報復関税が発表されると、投資家の投資意欲が下がる理由を簡単に説明すると、「お金を増やすのが難しくなるから」 です。

例えば、パン屋さんを経営していて、小麦粉を海外から仕入れているとします。

ある日、政府が「海外の小麦粉に税金(関税)をかけるよ!」と決めました。

すると、小麦粉の価格が上がって、パンの原材料費も増えてしまいます。

でも、お客さんに「パンの値段を2倍にするね!」とは簡単に言えませんよね。結果として、利益が減ってしまいます。

これと同じように、関税がかかると企業のコストが増えてしまい、利益が減る可能性が出てきます。

そうなると、企業の株価が下がったり、経済全体が不安定になったりして、投資家は「今、投資して大丈夫かな?」と不安になります。

その結果、投資を控える人が増え、暗号資産や株式市場の価格が下がってしまうのです。

つまり、報復関税が発表されると、「企業の儲けが減る → 投資しても利益が出るか分からない → 投資家が慎重になる → 市場全体が冷え込む」 という流れになり、投資意欲が低下するのです。

米中関税問題と暗号資産市場の関係

ハッシュキー・グローバル(HashKey Global)のマネージングディレクター、ベン・エルバズ氏は米中の関税問題が暗号資産市場にどのような影響を与えるのかについて、次のように説明しています。

■ **取り組む課題**:
- 1) 報復関税と投資意欲についての文章によると、報復関税が発表されると投資意欲が下がるのはなぜですか。簡単に説明している言葉で答えてください。
- 2) 報復関税と投資意欲についての文章のうち、「そうなると、企業の株価が下が」から「投資家が慎重になる → 市場全体が冷え込む」 という流れになり、投資意欲が低下するのです。」までをすべて、「株式市場」を「債券市場」に置き換えて書き直してください。
- 3) 報復関税と投資意欲についての文章を、最後の文の後から書き継いでください。
データは、本文とは別の資料です。

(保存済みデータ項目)
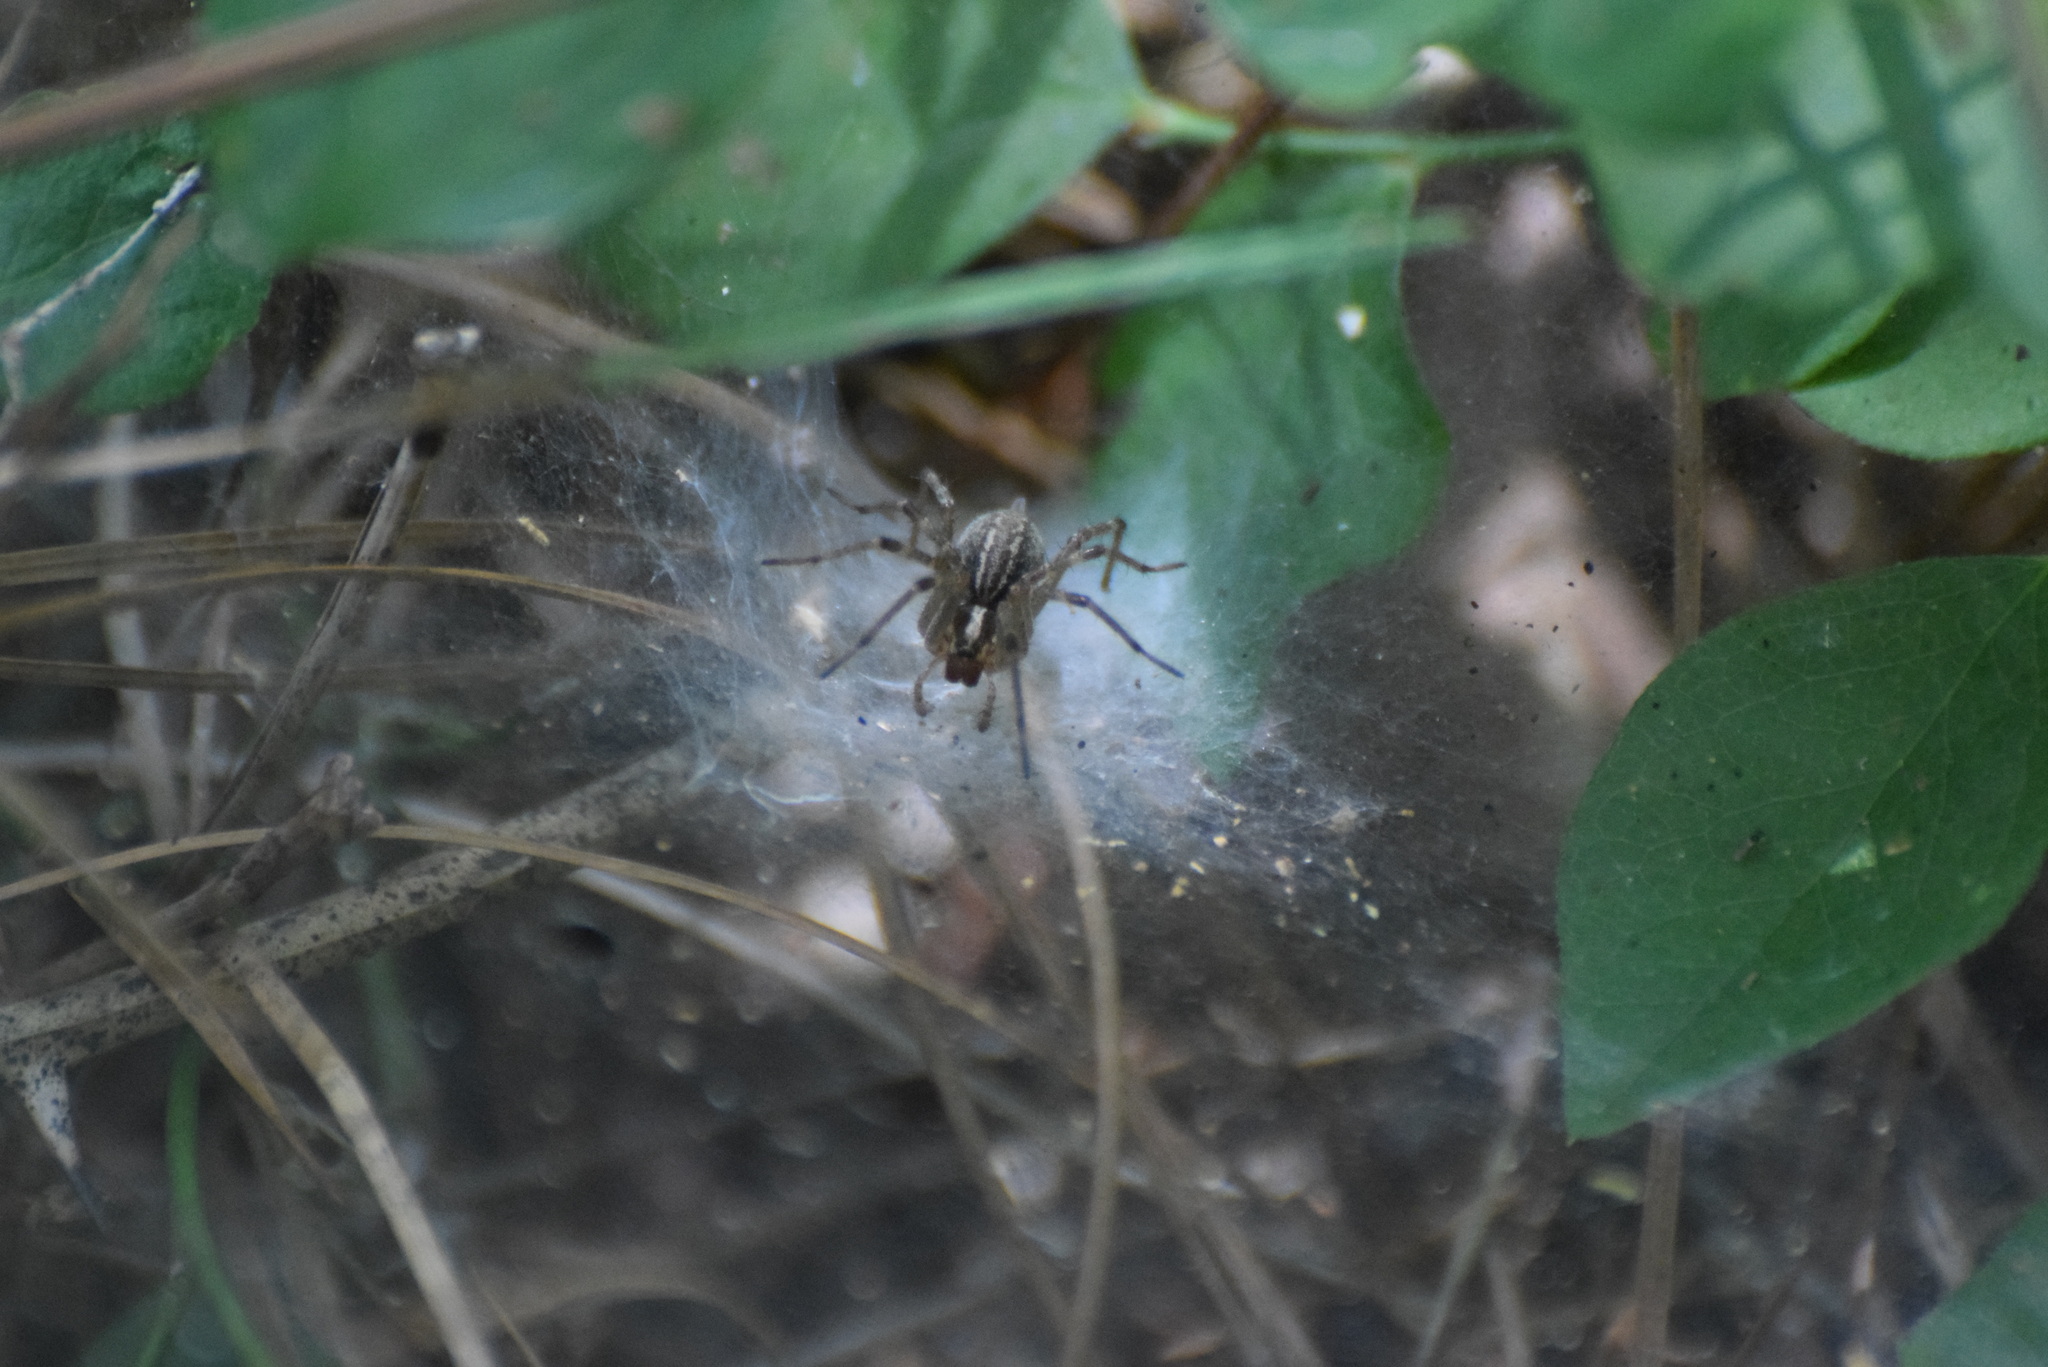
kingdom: Animalia
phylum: Arthropoda
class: Arachnida
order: Araneae
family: Agelenidae
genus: Agelenopsis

■ **課題の解答**:
- 1) お金を増やすのが難しくなるからです。

- 2)
そうなると、企業の株価が下がったり、経済全体が不安定になったりして、投資家は「今、投資して大丈夫かな?」と不安になります。

その結果、投資を控える人が増え、暗号資産や債券市場の価格が下がってしまうのです。

つまり、報復関税が発表されると、「企業の儲けが減る → 投資しても利益が出るか分からない → 投資家が慎重になる → 市場全体が冷え込む」 という流れになり、投資意欲が低下するのです。

- 3)
  • リスク資産への影響
    米中の関税の対立が続くと、投資家は「リスクを取るのは危ないかもしれない」と感じ、暗号資産や株式市場への投資を控える傾向があります。特にこの1年間は、「市場全体が強気(価格が上がりやすい状態)」だったのですが、関税問題によってこの雰囲気が変わるかもしれません。
  • アメリカの政策次第で影響は変わる
    ただし、エルバズ氏は「もしアメリカが暗号資産に対してポジティブな政策(たとえば、税制優遇や規制の緩和)を出せば、関税の影響は一時的なものになる可能性がある」とも述べています。つまり、政府の対応次第で、暗号資産市場が再び盛り上がる可能性もあるのです。

要するに、エルバズ氏は「米中の関税問題は暗号資産市場にマイナスの影響を与えるかもしれないが、アメリカの政策が変われば、その影響は一時的なものになるかもしれない」と考えています。

ベン・エルバズ氏

「ハッシュキー・グローバル(HashKey Global)」という暗号資産(仮想通貨)の取引所でマネージングディレクター(偉い人をしている人です。ハッシュキー・グローバルは香港にある会社で、世界中の人が安全に暗号資産を取引できるような仕組みを作っています。

ビットコインはデジタルゴールド? それともリスク資産?

最近では、ビットコインを「デジタルゴールド」と考える人も増えています。

ゴールド(金)は、経済が不安定なときに価値が下がりにくいため、昔から安全な資産として人気があります。

しかし、今回のようにビットコインの価格が大きく動くと、「やっぱりビットコインはリスク資産(価格が大きく変動する資産)なのでは?」という意見も出てきます。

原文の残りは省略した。